### Records for the task
—————
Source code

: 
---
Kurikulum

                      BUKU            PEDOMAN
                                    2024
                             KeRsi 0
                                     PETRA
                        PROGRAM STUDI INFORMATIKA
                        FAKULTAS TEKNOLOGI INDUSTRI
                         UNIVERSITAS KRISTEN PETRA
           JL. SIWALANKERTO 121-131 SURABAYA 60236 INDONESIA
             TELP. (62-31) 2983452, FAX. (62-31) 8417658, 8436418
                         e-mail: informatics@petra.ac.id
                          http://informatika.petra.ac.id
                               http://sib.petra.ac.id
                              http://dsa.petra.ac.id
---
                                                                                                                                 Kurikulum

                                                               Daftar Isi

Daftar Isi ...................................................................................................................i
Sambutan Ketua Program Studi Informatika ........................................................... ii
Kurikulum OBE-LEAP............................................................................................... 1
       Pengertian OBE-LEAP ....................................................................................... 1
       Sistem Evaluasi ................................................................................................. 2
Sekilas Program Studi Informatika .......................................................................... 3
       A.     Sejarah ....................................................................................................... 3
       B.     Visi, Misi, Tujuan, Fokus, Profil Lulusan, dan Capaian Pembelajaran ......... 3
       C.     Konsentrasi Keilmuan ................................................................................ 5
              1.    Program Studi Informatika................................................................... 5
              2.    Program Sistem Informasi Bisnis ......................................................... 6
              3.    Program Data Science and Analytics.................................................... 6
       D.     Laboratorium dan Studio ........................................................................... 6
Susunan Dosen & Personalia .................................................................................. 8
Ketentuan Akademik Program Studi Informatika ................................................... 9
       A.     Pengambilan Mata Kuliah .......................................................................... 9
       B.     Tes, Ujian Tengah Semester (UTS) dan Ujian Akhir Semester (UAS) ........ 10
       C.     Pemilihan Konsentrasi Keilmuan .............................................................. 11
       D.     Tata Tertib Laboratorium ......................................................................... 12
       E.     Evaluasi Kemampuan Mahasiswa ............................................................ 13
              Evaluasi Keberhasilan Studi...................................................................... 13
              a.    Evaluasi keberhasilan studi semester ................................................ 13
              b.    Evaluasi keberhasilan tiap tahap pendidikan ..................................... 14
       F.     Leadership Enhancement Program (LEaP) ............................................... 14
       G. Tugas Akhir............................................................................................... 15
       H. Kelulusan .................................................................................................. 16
—————
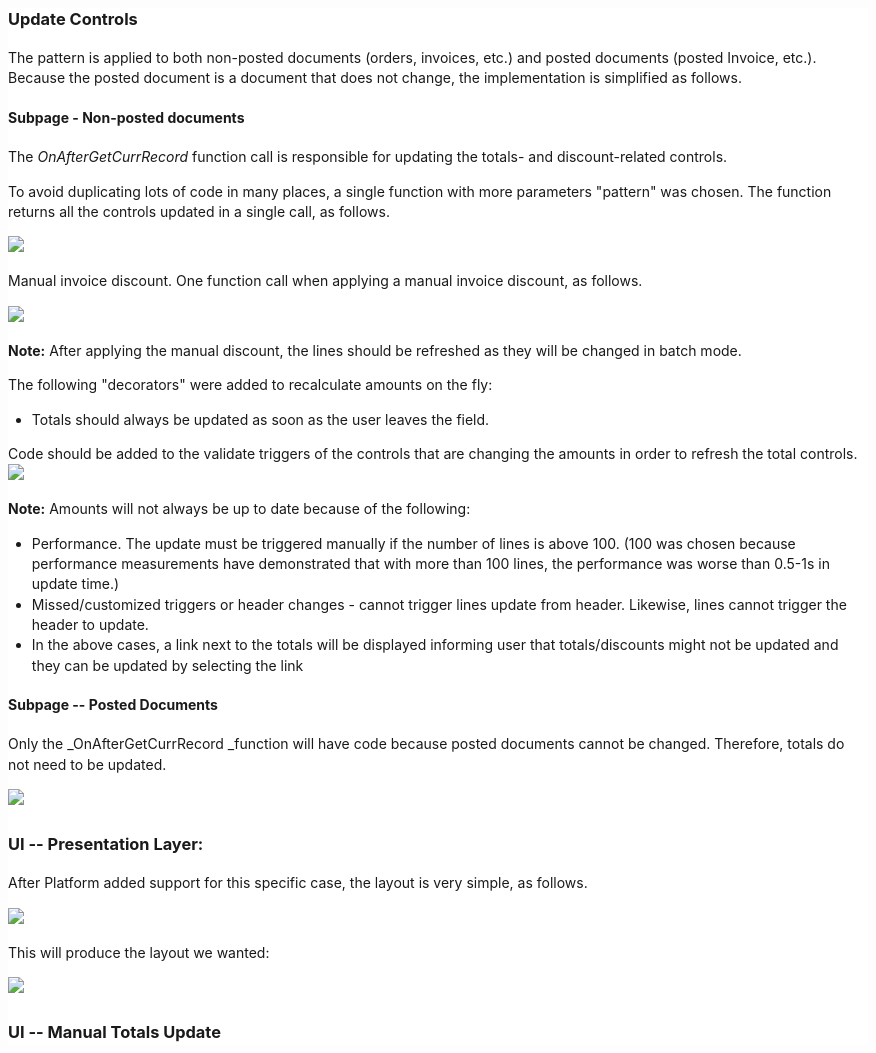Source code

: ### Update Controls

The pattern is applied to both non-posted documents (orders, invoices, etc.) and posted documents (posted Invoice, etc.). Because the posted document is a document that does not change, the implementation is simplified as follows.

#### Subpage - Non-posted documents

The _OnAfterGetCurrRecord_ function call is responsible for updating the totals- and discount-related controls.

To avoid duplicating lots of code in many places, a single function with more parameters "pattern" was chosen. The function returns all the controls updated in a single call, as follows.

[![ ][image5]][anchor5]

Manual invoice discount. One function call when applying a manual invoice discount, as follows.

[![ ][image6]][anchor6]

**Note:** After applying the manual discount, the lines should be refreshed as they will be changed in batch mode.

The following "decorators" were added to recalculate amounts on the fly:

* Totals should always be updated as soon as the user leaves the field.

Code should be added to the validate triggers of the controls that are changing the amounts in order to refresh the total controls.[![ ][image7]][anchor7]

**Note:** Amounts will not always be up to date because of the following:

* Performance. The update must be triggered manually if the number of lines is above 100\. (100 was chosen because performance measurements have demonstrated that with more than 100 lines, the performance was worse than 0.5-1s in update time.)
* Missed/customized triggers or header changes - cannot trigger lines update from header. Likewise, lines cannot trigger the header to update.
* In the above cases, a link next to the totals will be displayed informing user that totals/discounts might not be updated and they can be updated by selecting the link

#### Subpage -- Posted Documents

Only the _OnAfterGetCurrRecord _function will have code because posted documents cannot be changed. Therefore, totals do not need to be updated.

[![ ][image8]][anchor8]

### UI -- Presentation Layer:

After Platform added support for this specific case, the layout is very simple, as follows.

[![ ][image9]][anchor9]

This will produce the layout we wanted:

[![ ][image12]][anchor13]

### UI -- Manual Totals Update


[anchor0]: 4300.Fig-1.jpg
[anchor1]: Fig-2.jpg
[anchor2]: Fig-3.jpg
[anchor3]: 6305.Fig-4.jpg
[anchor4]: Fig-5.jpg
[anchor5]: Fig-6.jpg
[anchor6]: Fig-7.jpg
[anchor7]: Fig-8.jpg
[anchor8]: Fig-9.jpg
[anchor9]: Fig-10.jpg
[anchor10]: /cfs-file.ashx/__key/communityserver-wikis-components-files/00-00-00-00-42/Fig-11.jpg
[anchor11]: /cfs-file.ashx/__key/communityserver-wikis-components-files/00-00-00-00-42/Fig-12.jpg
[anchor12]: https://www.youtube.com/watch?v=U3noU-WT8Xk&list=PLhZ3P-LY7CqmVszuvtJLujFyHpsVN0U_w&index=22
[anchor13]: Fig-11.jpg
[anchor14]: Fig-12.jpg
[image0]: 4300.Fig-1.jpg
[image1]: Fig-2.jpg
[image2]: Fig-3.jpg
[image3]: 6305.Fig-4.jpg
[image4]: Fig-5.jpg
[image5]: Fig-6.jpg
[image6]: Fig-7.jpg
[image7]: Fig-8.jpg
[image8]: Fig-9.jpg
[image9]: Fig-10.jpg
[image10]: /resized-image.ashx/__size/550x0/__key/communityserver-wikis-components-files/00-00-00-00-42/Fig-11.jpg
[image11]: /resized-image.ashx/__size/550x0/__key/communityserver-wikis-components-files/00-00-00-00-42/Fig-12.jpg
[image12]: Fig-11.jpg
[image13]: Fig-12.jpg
—————
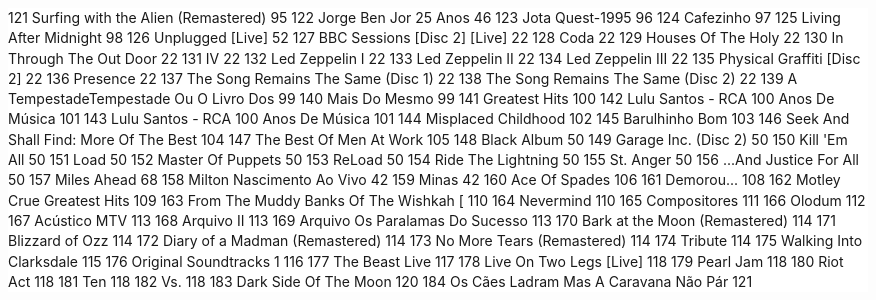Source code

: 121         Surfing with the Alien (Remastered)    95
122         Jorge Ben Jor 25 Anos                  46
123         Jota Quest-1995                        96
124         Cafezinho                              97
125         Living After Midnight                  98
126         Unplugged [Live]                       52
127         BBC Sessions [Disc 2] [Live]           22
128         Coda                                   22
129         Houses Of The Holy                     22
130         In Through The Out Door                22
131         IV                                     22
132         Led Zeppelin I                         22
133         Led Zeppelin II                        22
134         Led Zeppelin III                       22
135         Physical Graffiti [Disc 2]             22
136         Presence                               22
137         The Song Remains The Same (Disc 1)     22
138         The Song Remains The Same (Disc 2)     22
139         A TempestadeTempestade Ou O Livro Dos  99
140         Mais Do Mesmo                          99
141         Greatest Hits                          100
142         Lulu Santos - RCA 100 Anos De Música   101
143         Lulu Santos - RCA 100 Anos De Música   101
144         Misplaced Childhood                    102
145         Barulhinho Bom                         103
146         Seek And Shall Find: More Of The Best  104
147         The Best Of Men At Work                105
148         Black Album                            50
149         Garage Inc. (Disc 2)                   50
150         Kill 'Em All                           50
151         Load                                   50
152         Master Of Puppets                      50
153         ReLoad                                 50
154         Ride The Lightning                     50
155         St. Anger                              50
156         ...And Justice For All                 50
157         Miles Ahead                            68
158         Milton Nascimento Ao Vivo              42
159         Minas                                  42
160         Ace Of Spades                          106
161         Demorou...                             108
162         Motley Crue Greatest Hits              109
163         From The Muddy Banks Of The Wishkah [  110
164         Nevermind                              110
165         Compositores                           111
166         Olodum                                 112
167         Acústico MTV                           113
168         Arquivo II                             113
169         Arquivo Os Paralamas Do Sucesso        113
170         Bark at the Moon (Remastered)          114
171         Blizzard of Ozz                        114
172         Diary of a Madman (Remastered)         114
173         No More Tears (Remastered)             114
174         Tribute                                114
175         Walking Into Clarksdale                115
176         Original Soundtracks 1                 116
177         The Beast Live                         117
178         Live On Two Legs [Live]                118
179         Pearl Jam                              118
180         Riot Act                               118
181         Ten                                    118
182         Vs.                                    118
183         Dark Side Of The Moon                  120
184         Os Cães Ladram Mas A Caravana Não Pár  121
—————
### Your objective
Can you reproduce the lines from the one containing "Amounts will not" through the one containing "selecting the link", both included, word for word?

### Output of the exercise
**Note:** Amounts will not always be up to date because of the following:

* Performance. The update must be triggered manually if the number of lines is above 100\. (100 was chosen because performance measurements have demonstrated that with more than 100 lines, the performance was worse than 0.5-1s in update time.)
* Missed/customized triggers or header changes - cannot trigger lines update from header. Likewise, lines cannot trigger the header to update.
* In the above cases, a link next to the totals will be displayed informing user that totals/discounts might not be updated and they can be updated by selecting the link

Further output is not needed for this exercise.